### WORK TO COMPLETE
Across these entries, count the lines holding the string "green"; the number is the whole answer.

### SOURCE DATA
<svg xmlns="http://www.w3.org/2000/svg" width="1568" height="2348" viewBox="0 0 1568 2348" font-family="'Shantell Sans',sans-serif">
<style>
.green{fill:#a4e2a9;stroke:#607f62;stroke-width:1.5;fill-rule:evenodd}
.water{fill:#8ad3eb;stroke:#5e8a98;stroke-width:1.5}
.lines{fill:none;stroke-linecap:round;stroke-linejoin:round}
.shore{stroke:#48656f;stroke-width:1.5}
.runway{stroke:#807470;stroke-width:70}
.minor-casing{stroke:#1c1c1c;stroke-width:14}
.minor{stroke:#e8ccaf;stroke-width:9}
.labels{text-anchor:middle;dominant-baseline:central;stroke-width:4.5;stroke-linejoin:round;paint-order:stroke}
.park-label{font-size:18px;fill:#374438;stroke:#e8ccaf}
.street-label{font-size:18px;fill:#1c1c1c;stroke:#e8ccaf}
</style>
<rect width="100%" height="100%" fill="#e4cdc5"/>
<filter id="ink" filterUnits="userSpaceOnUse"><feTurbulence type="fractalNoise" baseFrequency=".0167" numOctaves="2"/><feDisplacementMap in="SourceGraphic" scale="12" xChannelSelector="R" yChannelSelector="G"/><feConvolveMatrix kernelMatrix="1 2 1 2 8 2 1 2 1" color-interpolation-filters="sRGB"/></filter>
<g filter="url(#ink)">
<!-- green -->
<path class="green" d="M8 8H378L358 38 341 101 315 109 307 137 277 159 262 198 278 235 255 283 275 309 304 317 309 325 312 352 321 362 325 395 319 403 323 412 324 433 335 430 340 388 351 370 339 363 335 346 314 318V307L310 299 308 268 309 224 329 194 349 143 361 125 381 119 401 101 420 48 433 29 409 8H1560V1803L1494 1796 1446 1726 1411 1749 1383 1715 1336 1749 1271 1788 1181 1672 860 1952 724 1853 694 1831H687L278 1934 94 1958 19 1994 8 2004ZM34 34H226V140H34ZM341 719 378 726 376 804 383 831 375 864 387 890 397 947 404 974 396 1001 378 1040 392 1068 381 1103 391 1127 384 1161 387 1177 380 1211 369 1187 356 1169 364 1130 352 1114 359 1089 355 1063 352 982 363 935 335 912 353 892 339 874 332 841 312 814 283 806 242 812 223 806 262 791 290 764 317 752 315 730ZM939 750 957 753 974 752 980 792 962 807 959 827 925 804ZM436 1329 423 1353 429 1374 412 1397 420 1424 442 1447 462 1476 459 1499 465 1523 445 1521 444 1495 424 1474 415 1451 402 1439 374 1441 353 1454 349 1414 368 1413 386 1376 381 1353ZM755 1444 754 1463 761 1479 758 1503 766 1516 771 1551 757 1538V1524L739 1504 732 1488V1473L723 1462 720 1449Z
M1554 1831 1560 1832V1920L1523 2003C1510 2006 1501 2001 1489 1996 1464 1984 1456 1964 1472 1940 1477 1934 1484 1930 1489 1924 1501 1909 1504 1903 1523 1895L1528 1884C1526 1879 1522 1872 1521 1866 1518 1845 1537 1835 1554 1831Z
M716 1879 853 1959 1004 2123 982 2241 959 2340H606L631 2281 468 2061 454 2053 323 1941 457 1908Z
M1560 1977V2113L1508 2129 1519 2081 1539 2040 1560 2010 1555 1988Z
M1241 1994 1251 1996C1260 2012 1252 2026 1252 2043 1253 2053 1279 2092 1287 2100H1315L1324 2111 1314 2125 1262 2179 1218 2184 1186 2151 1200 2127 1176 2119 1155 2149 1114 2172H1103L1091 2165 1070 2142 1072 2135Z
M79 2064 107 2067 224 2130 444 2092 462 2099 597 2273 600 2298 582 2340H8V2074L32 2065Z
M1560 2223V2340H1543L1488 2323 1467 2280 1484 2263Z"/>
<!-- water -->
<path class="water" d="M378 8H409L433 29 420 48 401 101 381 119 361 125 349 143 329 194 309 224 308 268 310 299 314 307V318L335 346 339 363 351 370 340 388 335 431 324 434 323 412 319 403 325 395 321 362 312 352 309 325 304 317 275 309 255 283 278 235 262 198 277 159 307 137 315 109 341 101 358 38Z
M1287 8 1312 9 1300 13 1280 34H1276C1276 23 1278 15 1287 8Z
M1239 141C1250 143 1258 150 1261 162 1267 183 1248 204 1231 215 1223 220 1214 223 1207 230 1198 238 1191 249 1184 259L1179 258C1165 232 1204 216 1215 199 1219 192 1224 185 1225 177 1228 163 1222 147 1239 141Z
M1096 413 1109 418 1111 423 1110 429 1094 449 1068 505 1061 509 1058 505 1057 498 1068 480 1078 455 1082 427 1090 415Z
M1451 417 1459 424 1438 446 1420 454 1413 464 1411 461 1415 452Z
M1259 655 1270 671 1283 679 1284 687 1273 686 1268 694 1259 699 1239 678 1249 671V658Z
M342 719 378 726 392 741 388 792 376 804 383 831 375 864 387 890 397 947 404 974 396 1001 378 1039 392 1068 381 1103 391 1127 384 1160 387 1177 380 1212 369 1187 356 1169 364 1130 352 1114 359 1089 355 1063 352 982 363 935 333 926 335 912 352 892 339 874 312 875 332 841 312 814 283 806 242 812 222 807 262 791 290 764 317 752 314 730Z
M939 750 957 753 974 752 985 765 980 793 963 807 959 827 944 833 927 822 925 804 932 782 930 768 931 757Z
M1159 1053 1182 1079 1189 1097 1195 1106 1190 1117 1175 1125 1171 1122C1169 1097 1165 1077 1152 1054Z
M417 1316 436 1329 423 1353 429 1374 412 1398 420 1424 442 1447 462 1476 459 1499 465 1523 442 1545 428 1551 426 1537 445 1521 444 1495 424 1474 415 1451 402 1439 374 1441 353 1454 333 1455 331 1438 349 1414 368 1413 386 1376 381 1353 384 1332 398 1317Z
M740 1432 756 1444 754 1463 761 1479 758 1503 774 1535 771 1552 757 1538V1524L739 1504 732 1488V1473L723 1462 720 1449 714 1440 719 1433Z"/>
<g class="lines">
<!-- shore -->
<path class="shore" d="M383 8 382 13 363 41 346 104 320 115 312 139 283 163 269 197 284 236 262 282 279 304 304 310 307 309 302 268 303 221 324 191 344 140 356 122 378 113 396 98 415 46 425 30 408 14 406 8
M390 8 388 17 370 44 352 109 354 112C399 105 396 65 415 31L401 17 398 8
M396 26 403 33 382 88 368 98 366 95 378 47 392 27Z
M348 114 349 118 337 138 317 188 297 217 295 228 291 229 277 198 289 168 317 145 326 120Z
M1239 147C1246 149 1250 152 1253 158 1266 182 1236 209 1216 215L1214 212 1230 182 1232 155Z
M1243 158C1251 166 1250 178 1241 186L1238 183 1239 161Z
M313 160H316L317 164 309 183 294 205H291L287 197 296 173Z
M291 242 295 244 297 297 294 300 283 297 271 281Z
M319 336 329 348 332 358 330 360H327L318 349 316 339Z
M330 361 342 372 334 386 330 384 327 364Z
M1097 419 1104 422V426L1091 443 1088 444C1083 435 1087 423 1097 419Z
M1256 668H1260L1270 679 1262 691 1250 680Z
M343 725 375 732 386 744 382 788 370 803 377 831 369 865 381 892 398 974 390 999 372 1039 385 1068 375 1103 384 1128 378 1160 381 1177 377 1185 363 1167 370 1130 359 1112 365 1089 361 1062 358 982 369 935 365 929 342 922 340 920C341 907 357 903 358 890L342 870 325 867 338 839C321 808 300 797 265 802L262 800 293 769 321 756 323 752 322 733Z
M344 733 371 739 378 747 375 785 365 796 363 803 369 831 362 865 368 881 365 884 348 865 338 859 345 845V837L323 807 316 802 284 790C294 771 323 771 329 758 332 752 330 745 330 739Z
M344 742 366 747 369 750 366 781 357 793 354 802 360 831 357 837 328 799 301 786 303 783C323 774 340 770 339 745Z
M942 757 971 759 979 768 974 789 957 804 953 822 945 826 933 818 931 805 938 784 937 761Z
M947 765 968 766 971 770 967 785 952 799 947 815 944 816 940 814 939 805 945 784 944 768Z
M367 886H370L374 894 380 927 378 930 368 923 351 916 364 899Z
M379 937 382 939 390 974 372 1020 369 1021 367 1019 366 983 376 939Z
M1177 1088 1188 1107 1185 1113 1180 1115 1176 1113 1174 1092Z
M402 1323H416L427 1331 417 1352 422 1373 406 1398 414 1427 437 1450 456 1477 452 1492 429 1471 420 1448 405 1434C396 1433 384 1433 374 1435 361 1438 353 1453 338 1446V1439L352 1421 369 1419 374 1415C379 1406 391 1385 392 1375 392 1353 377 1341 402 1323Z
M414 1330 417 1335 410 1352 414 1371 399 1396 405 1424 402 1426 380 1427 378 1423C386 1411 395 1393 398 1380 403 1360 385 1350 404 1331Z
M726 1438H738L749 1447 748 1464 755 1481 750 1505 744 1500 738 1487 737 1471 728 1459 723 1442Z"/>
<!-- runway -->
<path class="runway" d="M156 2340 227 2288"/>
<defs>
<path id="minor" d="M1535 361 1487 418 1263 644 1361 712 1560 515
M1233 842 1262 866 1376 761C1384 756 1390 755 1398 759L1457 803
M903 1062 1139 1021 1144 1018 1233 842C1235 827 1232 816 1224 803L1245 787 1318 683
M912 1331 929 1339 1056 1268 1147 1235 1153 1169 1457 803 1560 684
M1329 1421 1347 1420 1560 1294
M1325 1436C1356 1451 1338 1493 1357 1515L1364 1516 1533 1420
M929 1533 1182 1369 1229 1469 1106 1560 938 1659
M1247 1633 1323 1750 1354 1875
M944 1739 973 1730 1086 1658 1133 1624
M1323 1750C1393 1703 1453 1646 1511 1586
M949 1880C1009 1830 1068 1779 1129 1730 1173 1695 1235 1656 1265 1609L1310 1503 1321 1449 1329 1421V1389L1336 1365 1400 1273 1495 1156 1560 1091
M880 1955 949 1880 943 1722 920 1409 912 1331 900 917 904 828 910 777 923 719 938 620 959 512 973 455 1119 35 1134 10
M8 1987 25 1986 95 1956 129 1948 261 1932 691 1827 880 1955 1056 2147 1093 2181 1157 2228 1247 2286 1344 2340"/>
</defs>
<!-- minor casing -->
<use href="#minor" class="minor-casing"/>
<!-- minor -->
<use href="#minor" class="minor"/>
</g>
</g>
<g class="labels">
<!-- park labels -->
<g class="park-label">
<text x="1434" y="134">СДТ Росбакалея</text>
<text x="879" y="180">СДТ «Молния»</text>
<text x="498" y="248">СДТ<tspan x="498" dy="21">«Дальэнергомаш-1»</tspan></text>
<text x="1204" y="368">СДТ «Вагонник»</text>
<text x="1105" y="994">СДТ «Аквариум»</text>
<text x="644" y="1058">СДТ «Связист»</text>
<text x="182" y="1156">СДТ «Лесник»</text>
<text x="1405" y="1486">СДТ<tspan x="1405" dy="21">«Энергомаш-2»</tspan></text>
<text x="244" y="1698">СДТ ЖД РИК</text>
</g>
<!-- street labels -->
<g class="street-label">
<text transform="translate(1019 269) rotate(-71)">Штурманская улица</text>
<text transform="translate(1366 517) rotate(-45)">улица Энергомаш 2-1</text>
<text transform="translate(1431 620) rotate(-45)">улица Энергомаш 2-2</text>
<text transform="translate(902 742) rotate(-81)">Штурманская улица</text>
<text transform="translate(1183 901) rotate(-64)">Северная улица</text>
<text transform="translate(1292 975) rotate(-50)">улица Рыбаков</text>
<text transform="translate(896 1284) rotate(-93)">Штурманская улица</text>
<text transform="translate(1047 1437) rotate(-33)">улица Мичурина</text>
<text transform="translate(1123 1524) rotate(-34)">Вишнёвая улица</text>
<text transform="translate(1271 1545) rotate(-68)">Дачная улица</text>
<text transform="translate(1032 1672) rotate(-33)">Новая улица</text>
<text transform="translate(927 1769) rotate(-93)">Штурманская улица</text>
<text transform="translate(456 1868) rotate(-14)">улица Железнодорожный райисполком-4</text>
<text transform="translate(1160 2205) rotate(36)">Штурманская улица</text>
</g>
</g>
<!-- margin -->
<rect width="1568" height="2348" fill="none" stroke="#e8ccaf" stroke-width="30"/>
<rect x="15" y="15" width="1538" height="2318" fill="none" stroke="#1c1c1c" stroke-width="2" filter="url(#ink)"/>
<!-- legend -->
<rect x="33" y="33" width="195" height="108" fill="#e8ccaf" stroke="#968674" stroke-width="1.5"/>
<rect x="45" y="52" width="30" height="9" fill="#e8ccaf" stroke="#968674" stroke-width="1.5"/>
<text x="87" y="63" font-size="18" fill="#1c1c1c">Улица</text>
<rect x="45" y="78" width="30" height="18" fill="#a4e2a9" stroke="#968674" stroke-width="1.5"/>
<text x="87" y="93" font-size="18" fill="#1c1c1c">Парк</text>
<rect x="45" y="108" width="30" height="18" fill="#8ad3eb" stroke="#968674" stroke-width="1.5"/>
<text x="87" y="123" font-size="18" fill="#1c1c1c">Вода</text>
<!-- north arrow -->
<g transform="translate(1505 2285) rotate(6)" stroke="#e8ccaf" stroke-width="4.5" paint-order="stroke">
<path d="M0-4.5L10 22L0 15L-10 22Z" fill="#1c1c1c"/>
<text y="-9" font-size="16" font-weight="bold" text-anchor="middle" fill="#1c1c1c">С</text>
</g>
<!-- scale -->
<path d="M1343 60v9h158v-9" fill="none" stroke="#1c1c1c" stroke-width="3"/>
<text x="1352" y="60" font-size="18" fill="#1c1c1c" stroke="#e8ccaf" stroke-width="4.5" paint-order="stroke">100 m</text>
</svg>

### TASK ANSWER
3